# TASK GOAL
Scan the entries for lines with the word "Evans", then copy those lines.
======
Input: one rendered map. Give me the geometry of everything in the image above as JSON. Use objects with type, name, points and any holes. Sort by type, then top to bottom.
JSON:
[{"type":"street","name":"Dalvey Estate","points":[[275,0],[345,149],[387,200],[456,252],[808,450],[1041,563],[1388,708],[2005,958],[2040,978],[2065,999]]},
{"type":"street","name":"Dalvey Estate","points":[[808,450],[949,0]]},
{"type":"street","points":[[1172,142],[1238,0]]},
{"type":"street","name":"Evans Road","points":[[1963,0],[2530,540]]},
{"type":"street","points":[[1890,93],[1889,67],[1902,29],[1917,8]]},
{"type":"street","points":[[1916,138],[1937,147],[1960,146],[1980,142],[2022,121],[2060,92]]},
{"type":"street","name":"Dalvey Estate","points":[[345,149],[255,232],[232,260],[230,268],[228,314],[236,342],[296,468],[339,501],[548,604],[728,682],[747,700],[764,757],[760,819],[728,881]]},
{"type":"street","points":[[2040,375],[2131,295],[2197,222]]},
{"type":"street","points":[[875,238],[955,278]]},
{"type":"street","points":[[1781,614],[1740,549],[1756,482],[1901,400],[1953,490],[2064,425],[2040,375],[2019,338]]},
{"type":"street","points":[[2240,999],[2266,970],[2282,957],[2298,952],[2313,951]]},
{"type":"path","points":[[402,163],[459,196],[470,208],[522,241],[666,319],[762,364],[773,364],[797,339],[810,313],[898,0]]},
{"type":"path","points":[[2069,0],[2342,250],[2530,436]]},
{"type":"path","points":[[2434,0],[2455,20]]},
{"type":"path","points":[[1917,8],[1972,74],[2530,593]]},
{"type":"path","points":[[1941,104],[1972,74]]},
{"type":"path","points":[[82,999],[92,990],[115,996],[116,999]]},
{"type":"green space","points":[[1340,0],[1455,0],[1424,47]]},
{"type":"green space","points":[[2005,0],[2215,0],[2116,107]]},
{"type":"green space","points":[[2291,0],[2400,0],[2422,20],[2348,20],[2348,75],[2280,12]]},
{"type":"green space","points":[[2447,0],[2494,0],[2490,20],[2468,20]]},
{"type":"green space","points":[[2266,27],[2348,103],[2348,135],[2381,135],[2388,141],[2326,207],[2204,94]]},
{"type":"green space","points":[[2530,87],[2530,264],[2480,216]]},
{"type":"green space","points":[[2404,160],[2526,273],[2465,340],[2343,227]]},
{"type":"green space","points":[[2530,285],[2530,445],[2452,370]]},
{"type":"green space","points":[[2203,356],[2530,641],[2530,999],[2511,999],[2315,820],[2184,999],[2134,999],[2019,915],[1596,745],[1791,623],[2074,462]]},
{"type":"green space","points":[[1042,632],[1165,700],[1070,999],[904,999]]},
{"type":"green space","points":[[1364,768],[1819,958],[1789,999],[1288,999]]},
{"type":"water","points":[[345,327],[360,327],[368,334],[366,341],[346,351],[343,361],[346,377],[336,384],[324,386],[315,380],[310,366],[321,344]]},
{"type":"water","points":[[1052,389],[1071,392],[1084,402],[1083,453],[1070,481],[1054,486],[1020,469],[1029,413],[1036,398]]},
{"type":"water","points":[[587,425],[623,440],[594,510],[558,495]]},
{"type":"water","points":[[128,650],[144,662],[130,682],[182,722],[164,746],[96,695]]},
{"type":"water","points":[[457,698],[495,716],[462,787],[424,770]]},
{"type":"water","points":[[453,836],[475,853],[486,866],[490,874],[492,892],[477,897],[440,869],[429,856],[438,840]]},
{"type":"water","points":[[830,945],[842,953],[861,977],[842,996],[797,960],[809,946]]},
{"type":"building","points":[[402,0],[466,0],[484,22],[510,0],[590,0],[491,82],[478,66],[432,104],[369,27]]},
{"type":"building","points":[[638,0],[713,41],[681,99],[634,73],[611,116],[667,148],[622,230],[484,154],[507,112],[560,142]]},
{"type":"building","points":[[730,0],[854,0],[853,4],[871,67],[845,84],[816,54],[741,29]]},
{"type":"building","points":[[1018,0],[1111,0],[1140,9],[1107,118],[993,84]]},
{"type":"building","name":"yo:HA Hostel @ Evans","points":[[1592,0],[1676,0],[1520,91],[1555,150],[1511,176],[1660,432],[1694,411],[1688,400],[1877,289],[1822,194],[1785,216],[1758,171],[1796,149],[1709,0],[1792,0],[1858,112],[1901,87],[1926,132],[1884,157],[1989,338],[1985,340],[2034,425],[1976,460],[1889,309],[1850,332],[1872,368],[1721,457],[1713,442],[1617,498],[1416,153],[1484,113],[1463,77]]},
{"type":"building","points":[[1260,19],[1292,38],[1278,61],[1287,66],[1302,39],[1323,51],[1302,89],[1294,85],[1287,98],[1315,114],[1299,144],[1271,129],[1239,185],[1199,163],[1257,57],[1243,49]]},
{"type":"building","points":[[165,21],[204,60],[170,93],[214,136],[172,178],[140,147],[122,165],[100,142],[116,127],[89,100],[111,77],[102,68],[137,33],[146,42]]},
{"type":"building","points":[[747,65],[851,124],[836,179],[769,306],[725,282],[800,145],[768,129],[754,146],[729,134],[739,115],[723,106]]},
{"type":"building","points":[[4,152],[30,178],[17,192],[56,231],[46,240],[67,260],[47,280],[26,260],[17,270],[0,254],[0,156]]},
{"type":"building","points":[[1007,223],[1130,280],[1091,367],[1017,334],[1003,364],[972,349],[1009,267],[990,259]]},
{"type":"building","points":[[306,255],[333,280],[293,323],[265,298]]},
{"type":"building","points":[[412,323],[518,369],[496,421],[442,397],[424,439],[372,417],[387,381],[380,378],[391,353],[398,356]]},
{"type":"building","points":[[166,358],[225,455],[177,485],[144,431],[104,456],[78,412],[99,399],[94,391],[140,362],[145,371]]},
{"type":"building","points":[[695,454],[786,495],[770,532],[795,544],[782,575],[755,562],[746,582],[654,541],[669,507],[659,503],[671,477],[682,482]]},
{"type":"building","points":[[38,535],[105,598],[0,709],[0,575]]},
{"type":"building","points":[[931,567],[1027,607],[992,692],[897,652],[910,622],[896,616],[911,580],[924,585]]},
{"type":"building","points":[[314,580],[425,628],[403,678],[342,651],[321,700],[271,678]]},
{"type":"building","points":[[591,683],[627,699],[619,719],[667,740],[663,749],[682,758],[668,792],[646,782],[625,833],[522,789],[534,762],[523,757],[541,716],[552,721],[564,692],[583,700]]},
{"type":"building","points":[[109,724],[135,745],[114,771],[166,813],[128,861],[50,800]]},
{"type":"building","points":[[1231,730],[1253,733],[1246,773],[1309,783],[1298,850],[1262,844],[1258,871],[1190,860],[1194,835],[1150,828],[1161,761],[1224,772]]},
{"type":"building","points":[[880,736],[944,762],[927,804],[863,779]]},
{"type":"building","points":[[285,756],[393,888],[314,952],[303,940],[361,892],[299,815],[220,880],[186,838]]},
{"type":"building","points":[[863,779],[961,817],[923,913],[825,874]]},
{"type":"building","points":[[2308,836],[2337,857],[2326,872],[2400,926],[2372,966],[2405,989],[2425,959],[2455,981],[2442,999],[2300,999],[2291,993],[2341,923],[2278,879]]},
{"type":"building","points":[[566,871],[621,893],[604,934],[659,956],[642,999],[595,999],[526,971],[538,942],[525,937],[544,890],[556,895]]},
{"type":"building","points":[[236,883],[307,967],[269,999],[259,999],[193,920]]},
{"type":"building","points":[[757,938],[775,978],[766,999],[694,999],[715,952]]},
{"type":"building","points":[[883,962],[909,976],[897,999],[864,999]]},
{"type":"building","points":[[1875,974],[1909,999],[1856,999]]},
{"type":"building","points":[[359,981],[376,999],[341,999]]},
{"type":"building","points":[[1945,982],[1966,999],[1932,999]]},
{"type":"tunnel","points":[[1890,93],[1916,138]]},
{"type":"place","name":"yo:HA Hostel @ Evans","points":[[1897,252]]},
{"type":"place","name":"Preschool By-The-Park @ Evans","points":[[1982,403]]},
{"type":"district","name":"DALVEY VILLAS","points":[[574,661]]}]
======
# TASK RESULT
{"type":"street","name":"Evans Road","points":[[1963,0],[2530,540]]},
{"type":"building","name":"yo:HA Hostel @ Evans","points":[[1592,0],[1676,0],[1520,91],[1555,150],[1511,176],[1660,432],[1694,411],[1688,400],[1877,289],[1822,194],[1785,216],[1758,171],[1796,149],[1709,0],[1792,0],[1858,112],[1901,87],[1926,132],[1884,157],[1989,338],[1985,340],[2034,425],[1976,460],[1889,309],[1850,332],[1872,368],[1721,457],[1713,442],[1617,498],[1416,153],[1484,113],[1463,77]]},
{"type":"place","name":"yo:HA Hostel @ Evans","points":[[1897,252]]},
{"type":"place","name":"Preschool By-The-Park @ Evans","points":[[1982,403]]},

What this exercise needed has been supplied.